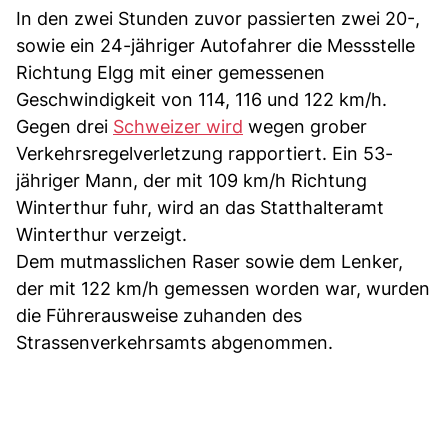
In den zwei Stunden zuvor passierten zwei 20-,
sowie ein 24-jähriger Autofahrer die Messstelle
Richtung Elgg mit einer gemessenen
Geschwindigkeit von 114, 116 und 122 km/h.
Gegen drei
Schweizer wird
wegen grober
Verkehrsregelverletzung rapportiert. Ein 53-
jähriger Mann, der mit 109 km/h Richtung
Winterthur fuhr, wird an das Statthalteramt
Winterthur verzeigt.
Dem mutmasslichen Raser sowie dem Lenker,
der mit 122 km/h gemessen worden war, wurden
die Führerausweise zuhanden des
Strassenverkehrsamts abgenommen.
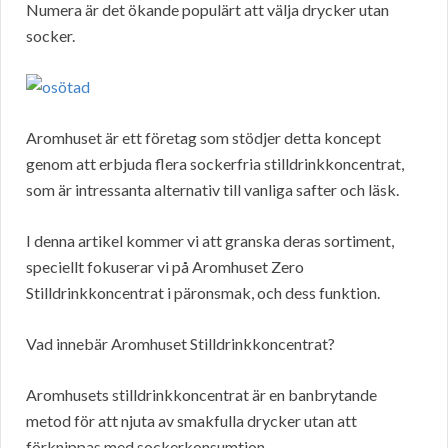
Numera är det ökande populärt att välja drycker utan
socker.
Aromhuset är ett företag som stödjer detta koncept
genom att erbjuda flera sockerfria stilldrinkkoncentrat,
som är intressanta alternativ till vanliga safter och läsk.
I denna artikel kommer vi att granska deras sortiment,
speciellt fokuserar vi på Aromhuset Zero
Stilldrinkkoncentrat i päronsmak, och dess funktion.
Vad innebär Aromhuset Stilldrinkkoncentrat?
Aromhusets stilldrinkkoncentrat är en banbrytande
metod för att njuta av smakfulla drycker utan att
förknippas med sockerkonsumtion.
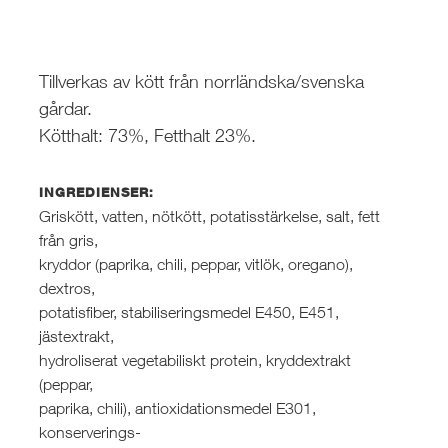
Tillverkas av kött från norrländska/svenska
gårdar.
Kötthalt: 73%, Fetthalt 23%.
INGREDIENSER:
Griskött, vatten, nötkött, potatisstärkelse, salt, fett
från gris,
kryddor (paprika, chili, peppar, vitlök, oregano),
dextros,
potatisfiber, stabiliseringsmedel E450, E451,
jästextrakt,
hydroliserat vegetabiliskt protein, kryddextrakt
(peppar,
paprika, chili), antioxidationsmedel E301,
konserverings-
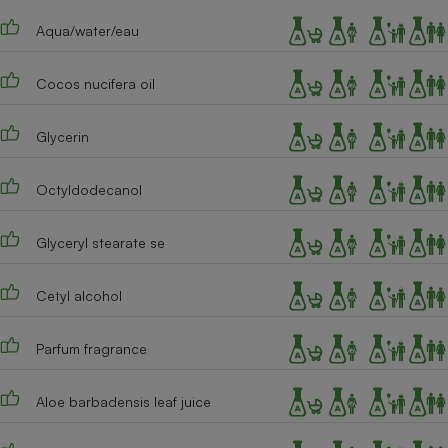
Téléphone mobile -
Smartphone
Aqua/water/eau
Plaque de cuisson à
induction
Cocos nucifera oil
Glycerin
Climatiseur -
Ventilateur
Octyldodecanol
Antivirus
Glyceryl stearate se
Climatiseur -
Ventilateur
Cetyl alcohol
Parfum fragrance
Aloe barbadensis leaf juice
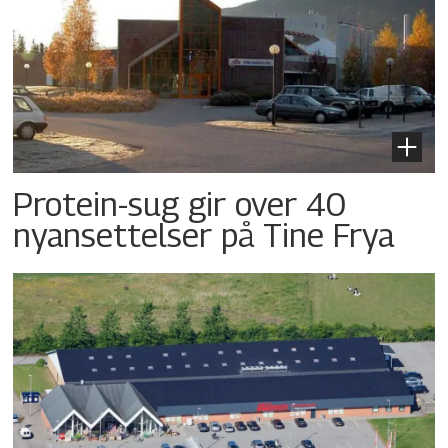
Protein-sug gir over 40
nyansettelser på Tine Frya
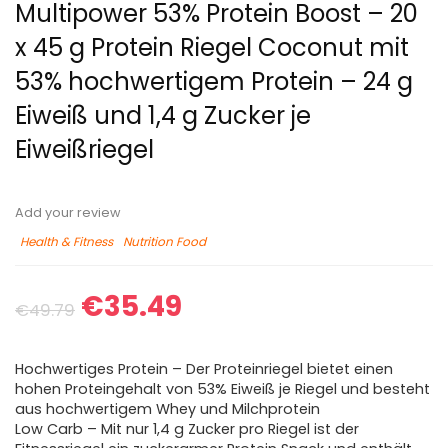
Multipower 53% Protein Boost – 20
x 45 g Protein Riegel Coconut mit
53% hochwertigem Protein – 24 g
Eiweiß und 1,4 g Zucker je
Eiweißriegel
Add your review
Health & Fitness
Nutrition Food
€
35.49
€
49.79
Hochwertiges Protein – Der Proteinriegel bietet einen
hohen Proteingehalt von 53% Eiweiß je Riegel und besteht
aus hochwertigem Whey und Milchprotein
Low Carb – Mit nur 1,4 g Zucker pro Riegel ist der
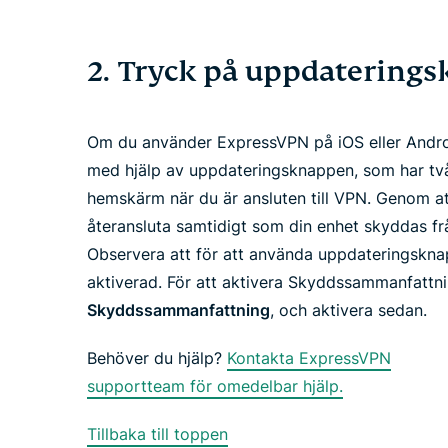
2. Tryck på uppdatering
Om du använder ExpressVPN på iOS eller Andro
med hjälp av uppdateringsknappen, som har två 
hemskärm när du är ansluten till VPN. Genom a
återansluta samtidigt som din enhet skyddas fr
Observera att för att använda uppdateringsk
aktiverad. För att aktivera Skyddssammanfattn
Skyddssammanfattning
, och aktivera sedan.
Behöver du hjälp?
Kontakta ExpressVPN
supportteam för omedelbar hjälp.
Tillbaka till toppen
══════════════════════════════
Problem: Wherever a picture appears in the records above, skip it and retype everything else exactly.

Exercise solution:
In den zwei Stunden zuvor passierten zwei 20-,
sowie ein 24-jähriger Autofahrer die Messstelle
Richtung Elgg mit einer gemessenen
Geschwindigkeit von 114, 116 und 122 km/h.
Gegen drei
Schweizer wird
wegen grober
Verkehrsregelverletzung rapportiert. Ein 53-
jähriger Mann, der mit 109 km/h Richtung
Winterthur fuhr, wird an das Statthalteramt
Winterthur verzeigt.
Dem mutmasslichen Raser sowie dem Lenker,
der mit 122 km/h gemessen worden war, wurden
die Führerausweise zuhanden des
Strassenverkehrsamts abgenommen.
Numera är det ökande populärt att välja drycker utan
socker.
Aromhuset är ett företag som stödjer detta koncept
genom att erbjuda flera sockerfria stilldrinkkoncentrat,
som är intressanta alternativ till vanliga safter och läsk.
I denna artikel kommer vi att granska deras sortiment,
speciellt fokuserar vi på Aromhuset Zero
Stilldrinkkoncentrat i päronsmak, och dess funktion.
Vad innebär Aromhuset Stilldrinkkoncentrat?
Aromhusets stilldrinkkoncentrat är en banbrytande
metod för att njuta av smakfulla drycker utan att
förknippas med sockerkonsumtion.
Tillverkas av kött från norrländska/svenska
gårdar.
Kötthalt: 73%, Fetthalt 23%.
INGREDIENSER:
Griskött, vatten, nötkött, potatisstärkelse, salt, fett
från gris,
kryddor (paprika, chili, peppar, vitlök, oregano),
dextros,
potatisfiber, stabiliseringsmedel E450, E451,
jästextrakt,
hydroliserat vegetabiliskt protein, kryddextrakt
(peppar,
paprika, chili), antioxidationsmedel E301,
konserverings-
Téléphone mobile -
Smartphone
Aqua/water/eau
Plaque de cuisson à
induction
Cocos nucifera oil
Glycerin
Climatiseur -
Ventilateur
Octyldodecanol
Antivirus
Glyceryl stearate se
Climatiseur -
Ventilateur
Cetyl alcohol
Parfum fragrance
Aloe barbadensis leaf juice
Protein-sug gir over 40
nyansettelser på Tine Frya
Multipower 53% Protein Boost – 20
x 45 g Protein Riegel Coconut mit
53% hochwertigem Protein – 24 g
Eiweiß und 1,4 g Zucker je
Eiweißriegel
Add your review
Health & Fitness
Nutrition Food
€
35.49
€
49.79
Hochwertiges Protein – Der Proteinriegel bietet einen
hohen Proteingehalt von 53% Eiweiß je Riegel und besteht
aus hochwertigem Whey und Milchprotein
Low Carb – Mit nur 1,4 g Zucker pro Riegel ist der
2. Tryck på uppdatering
Om du använder ExpressVPN på iOS eller Andro
med hjälp av uppdateringsknappen, som har två 
hemskärm när du är ansluten till VPN. Genom a
återansluta samtidigt som din enhet skyddas fr
Observera att för att använda uppdateringsk
aktiverad. För att aktivera Skyddssammanfattn
Skyddssammanfattning
, och aktivera sedan.
Behöver du hjälp?
Kontakta ExpressVPN
supportteam för omedelbar hjälp.
Tillbaka till toppen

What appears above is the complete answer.